What could be better

  • One unit feels underpowered over a Reef-Pro 900
  • Light spill can be uncomfortable beside the tank
  • A second fixture makes the system expensive

The original Red Sea ReefLED 90 takes a deliberately simple approach to lighting: a reef-safe blue channel, a white channel and dedicated moonlight, all controlled through ReefBeat. It offers less endless colour tuning than many rivals, but that makes it difficult to create a genuinely unsuitable spectrum.

Installation and ReefBeat

The fixture is chunkier than the slimmest contemporary lights, although the substantial heatsink and removable fan guard are sensible above saltwater. Red Sea’s mounting arm is easy to attach, holds the light securely and provides useful adjustment for positioning it over the aquarium.

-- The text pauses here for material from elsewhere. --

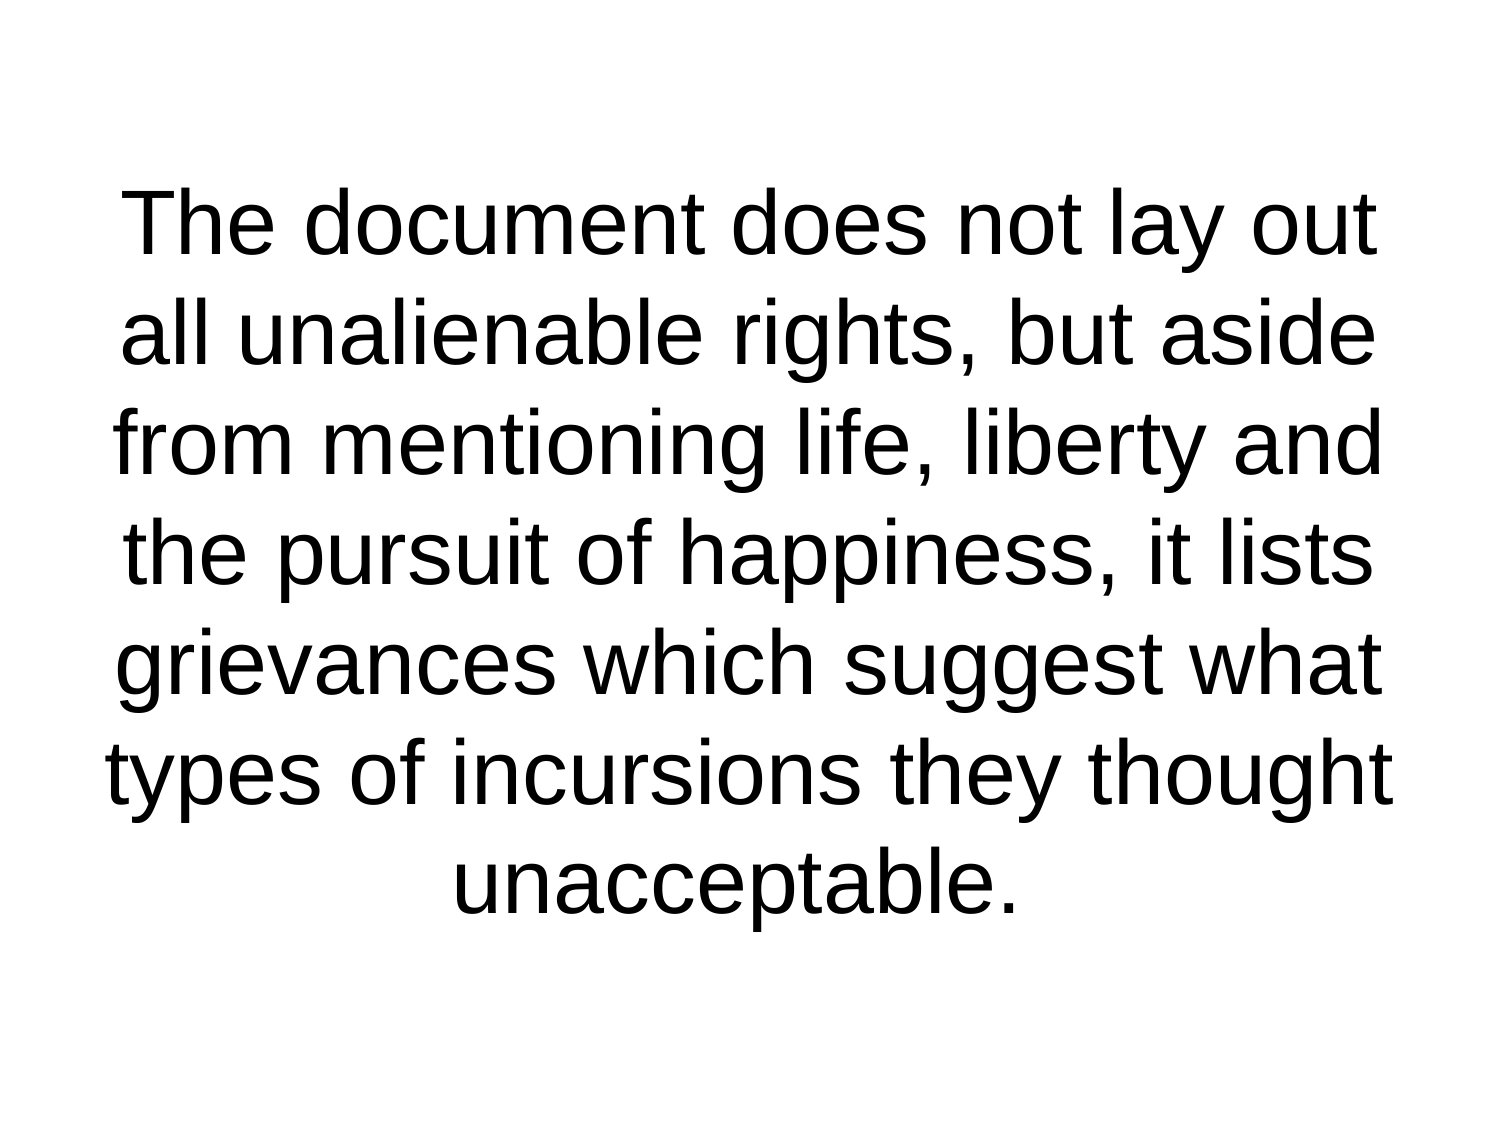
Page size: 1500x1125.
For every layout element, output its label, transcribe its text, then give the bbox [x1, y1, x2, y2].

The underside cooling fan and adjustable mounting arm on the Red Sea ReefLED 90

Pairing with ReefBeat was easy and worked on the first attempt. Creating a daily schedule, acclimation period and lunar cycle is straightforward, and day-to-day adjustments are simple. Over three months of use the light has not disconnected once and has followed its schedule reliably every day.

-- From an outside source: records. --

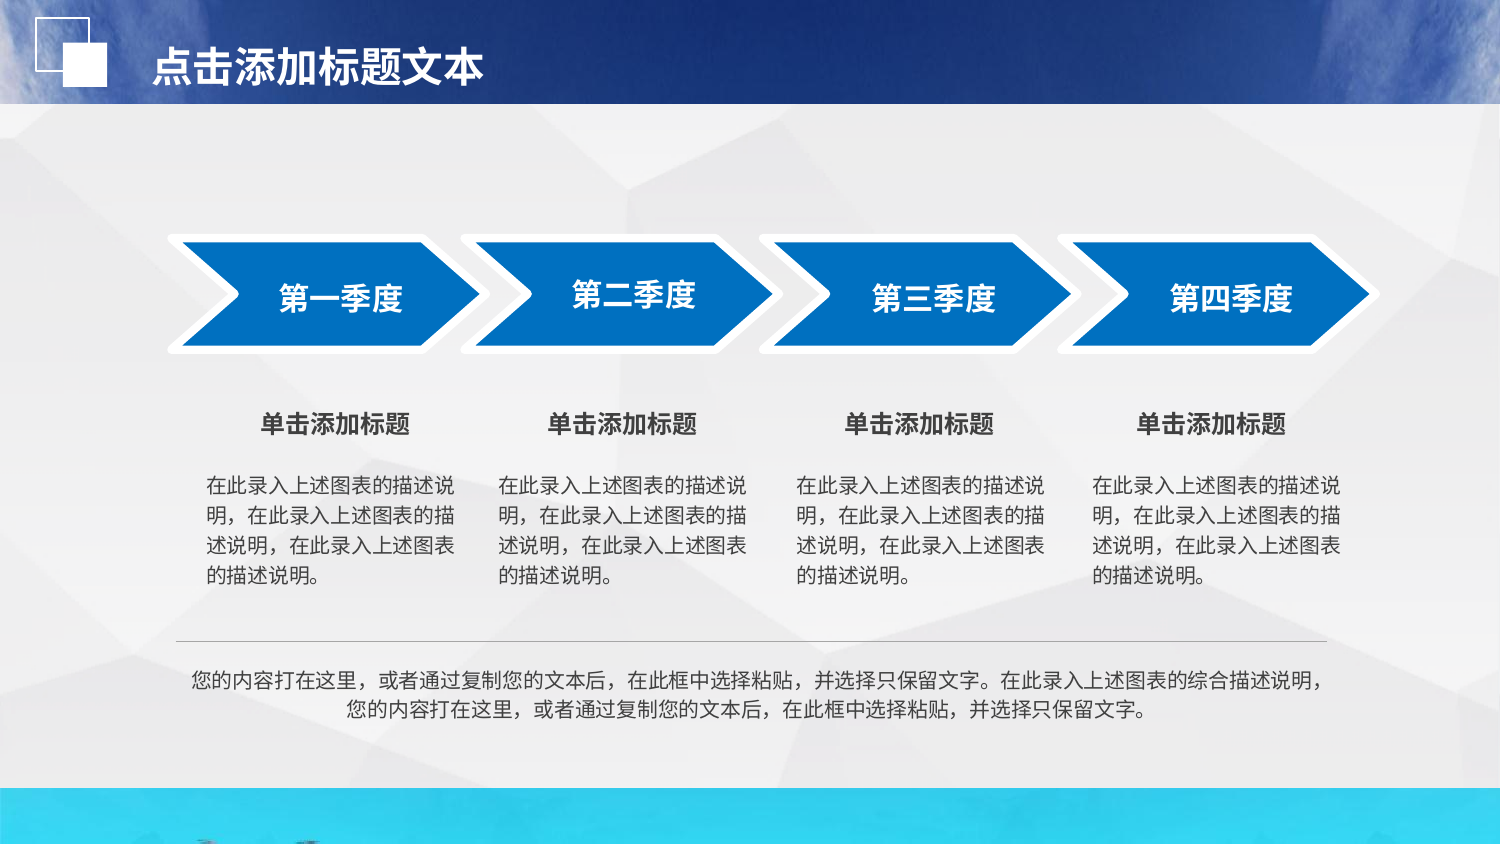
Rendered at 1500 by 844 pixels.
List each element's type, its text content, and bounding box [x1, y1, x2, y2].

text_box 单击添加标题 [833, 402, 1006, 445]
text_box 单击添加标题 [1125, 402, 1298, 445]
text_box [171, 237, 487, 350]
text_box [762, 237, 1078, 350]
text_box 单击添加标题 [248, 402, 422, 445]
text_box 在此录入上述图表的描述说明，在此录入上述图表的描述说明，在此录入上述图表的描述说明。 [785, 461, 1060, 593]
picture [0, 0, 1500, 844]
text_box 单击添加标题 [535, 402, 709, 445]
text_box 在此录入上述图表的描述说明，在此录入上述图表的描述说明，在此录入上述图表的描述说明。 [1080, 461, 1353, 593]
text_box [487, 237, 761, 350]
text_box 点击添加标题文本 [136, 33, 501, 99]
text_box 在此录入上述图表的描述说明，在此录入上述图表的描述说明，在此录入上述图表的描述说明。 [487, 461, 759, 593]
text_box 在此录入上述图表的描述说明，在此录入上述图表的描述说明，在此录入上述图表的描述说明。 [194, 461, 472, 593]
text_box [1079, 237, 1377, 350]
text_box 您的内容打在这里，或者通过复制您的文本后，在此框中选择粘贴，并选择只保留文字。在此录入上述图表的综合描述说明，您的内容打在这里，或者通过复制您的文本后，在此框中选择粘贴，并选择只保留文字。 [174, 656, 1329, 728]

Colour, shimmer and spread

In person the ReefLED produces a crisp blue-white reef appearance with strong fluorescence and an attractive shimmer. Colour blending is convincing rather than looking like separate red, green and blue patches. Cameras exaggerate the blue, so photographs normally need white-balance correction.

The illuminated LED lens underneath the Red Sea ReefLED 90

The concentrated source creates good sparkle but also means spread is strongest through the centre and falls towards the edges. On my D-D Reef-Pro 900, a single ReefLED 90 feels a little underpowered for the full width and depth of the display. Two units would provide more even coverage, although at that point a single more powerful fixture also becomes a sensible upgrade path.

Light spill beside the tank

My tank sits beside the desk in my office, which puts the exposed LEDs close to my normal eyeline. The light reaching the aquarium looks excellent, but the direct glare from the fixture can be uncomfortably bright when sitting next to it for a full working day.

I solved this by 3D printing a simple surround for the light. It shields my eyes from the direct LEDs without blocking the useful light entering the aquarium. It works well and makes the ReefLED much more comfortable in a room where the tank is next to a desk rather than viewed from across a living room.

The front of the Red Sea ReefLED 90 fitted with a custom 3D-printed glare shield

Coral response

The ReefLED 90 has supported my soft corals and LPS without any obvious problems. They extend normally and appear comfortable under the programmed spectrum. I would be less confident relying on one unit for a demanding SPS-heavy Reef-Pro 900, particularly towards the edges of the display, but for the corals I currently keep the light is doing its job.

Noise and reliability

The cooling fan is exceptionally quiet. Even from only one or two metres away it is effectively silent, including during the hottest days of the year. That matters in an office where a faint fan or changing motor pitch would quickly become noticeable.

Reliability has also been excellent. ReefBeat has remained connected, the daily schedule has run correctly and the hardware has required no intervention beyond ordinary cleaning.

Final verdict

The ReefLED 90 is easy to mount, easy to programme and almost completely silent. ReefBeat has been faultless over my first three months, and the light supports my soft corals and LPS well.

Its limitation is coverage. One unit does not feel quite powerful or broad enough for my Reef-Pro 900, so my future upgrade is likely to be a second ReefLED 90 or a more powerful single fixture. For a smaller aquarium or a less demanding mixed reef it is a polished and dependable light; for this particular tank, one unit feels like the beginning of the lighting setup rather than the finished solution.